» **SOURCE PASSAGE**
************

Support for young aliens in their role as learners would not need any sympathy to have it be done. It would be a well-organized portion of their civilization, and well-understood. There would be methods created to teach, and it could be done by some artificial intelligent remotely, or by robots or intellos on the spot, or by volunteer aliens wishing to spend some time in this activity. They would not be doing this because of some inner drive to help young aliens, but for reasons of personal fulfillment. Yes, the alien society could make it part of their training to have adult aliens all participate at some time in the educational process of the youth, but this is not done for emotional reasons. They would be superfluous.

Sympathy as an emotional reaction, such as we experience as humans, might also have been experienced, and in fact likely was, by aliens in the pre-civilization and pre-grand-transition periods. But after that, and especially after the genetic grand transition, it would exist only in the alien civilization can come up with some reason to preserve it, and none appear obvious at this point.

In fact, sympathy could interfere with the normal course of business in dealing with robots or intellos or intelligent pets or designer animals in a professionally created ecology, or other situations. Because it was traditionally loosely coupled with parenting, this type of mis-direction, in the view of the overall civilization, would be aberrant and likely designed out of the alien civilization. Thus there is at least one good reason to expect it would not exist.

Friday, November 6, 2015

Would Aliens Have Families?

After an alien civilization passes the genetic grand transition, there is a cornucopia of choices the aliens can make about how they want to organize their society. As noted previously, they can opt for more infrastructure to be grown biologically as opposed to mechanically, which is the way we build it. It is the only way we can build it as we do not have the knowledge or technology for designing organisms and then creating them. They do.

There are other choices they have to make which have nothing to do with physical infrastructure. They have to do with social organization. The bottom rung of social organization has to do with families. By a family we mean a breeding pair, or single organism if the aliens bud instead of breed, or a trio if there is something that could evolve this way, or whatever. This relates to the provision of a genetic code to the next generation. After the genetic grand transition, genetic codes for the next generation are developed by technology to be the best possible, or taken from a set of the near-optimal if they decide not to have a civilization of identical citizens, different only in the experiences they have.

Perhaps some people’s idea of the genetic revolution is embodied in the movie GATTACA. There, each generation's genetic code was chosen from the parents’ genes, most likely the best combination that could be found. This is only the first, somewhat small, step of the genetic revolution. The next step is the use of optimal genetic codes for the next generation. At this point, inheritance of genes stops. One of the cornerstones of families disappears.

Another step in the genetic revolution, or grand transformation, is the introduction of optimal gestation, done either biologically or mechanically in specifically designed equipment. This is another cornerstone of families. Instead of giving birth, or budding or whatever, the next generation of aliens would be picked up at a facility, or perhaps just delivered to the home of whoever was to be responsible for them.

************

» **AVAILABLE DATA**
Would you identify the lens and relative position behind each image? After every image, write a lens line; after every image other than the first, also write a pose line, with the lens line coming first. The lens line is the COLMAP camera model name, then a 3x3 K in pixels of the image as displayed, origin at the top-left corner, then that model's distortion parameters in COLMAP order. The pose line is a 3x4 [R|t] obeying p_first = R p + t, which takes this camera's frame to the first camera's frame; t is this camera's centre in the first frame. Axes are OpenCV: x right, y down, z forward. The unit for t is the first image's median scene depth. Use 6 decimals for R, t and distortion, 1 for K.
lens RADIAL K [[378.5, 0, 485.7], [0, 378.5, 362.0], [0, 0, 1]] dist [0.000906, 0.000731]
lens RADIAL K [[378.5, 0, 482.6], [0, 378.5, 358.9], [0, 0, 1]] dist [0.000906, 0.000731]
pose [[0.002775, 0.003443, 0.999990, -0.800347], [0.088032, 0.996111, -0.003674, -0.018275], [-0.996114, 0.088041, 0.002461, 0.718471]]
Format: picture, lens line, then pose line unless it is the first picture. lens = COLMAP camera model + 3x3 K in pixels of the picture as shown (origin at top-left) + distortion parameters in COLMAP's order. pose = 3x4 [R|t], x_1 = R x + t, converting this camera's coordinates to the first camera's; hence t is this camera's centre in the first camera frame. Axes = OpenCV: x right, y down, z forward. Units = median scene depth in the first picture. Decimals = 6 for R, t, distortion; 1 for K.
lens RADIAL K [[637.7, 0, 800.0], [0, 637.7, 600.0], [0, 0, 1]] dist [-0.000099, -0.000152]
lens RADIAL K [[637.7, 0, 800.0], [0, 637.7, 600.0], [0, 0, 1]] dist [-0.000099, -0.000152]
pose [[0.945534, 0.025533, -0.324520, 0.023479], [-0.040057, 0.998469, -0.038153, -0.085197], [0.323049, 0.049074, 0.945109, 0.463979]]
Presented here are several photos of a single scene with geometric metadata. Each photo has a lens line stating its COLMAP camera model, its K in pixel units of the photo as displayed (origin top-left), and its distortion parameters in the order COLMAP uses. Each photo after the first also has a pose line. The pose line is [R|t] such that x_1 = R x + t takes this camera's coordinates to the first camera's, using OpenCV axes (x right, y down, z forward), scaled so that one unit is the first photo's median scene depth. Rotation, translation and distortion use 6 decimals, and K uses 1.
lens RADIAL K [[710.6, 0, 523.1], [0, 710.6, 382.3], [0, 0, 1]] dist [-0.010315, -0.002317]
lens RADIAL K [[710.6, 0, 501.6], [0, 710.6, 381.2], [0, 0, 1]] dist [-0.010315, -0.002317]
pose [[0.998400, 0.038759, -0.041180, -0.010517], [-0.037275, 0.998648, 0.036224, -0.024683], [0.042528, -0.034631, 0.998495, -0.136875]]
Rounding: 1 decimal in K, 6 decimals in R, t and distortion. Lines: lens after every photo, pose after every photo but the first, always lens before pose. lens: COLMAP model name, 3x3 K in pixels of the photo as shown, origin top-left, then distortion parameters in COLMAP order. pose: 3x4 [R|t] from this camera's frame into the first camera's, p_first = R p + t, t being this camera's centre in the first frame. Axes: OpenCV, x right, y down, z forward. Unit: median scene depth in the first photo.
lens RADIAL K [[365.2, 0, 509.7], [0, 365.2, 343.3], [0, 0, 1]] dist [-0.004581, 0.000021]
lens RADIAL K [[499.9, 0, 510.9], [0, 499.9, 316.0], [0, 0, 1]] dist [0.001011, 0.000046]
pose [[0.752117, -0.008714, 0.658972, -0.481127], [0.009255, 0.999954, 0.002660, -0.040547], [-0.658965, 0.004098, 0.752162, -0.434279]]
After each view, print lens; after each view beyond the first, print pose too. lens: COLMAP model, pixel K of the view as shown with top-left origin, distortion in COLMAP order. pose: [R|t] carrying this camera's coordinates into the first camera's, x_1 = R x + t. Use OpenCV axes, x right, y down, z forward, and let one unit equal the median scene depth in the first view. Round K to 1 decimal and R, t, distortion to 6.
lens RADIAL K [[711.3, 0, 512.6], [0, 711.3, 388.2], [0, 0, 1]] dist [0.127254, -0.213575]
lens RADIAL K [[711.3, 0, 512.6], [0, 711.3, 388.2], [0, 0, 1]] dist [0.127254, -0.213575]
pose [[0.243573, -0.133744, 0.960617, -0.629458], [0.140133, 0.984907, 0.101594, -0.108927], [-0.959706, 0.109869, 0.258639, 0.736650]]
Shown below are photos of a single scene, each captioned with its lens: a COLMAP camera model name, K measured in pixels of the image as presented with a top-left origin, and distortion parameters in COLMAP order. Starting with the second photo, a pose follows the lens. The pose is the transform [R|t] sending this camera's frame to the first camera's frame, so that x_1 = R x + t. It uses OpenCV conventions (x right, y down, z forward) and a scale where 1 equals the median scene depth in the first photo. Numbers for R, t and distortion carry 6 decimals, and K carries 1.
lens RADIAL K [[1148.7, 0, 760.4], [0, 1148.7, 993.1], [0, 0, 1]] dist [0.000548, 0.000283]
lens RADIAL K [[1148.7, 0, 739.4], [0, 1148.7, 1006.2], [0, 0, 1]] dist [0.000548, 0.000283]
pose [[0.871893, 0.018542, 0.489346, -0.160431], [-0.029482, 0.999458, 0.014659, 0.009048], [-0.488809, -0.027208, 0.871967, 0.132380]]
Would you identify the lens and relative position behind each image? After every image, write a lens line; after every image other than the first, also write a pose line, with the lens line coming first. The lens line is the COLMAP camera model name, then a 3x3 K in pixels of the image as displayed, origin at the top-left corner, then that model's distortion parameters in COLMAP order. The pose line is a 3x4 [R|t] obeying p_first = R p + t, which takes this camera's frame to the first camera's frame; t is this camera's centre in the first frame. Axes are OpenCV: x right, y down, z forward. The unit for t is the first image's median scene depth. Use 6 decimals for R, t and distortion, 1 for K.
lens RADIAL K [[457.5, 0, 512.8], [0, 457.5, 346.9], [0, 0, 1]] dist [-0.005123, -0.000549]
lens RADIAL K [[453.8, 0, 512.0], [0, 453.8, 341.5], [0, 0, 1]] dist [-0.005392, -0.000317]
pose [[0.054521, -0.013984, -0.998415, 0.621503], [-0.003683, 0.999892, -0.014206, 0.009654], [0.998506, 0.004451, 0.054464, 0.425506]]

************

» **WHAT TO WORK ON**
1) In the text on aliens, which movie is named as embodying some people's idea of the genetic revolution?
2) Supply the next part of the text on aliens, starting right after its final sentence.

» **RESULTS FOR THE EXERCISE**
1) GATTACA.

2)
As noted elsewhere, optimal training and education would be provided to each member of the newer generations. This might be provided at home, but more likely, much would be provided elsewhere, just as we have centralized schools for convenience and uniformity, although there may be other reasons as well. This is another cornerstone of family life. There is almost nothing left, except socializing together, having experiences together, perhaps having some coordination of daily schedules. At this point, or even long before, the alien civilization faces the decision as to whether to maintain family units, or come up with something totally different. Like all major social decisions, it would be decided over generations, and probably implemented as well. But recall that generations are short compared to the life of the civilization. For us, a generation is about twenty-five years, and our civilization, from the first known cities to now, is about ten thousand years, or 400 generations.

It would be possible to explore whether or not families would disappear by discussing the pros and cons, from an alien citizen’s point of view, as to whether or not they should be preserved, or allowed to erode away, or simply abolished at one date in time. But an overview that bypasses that exploration is possible. The family’s essential roles are supplanted by something external, controlled and organized by the civilization itself. That may mean some master computer or distributed computer network, or something else able to compute well makes the decisions from a cost-benefit analysis, or from some other methodology for making decisions in the alien civilization.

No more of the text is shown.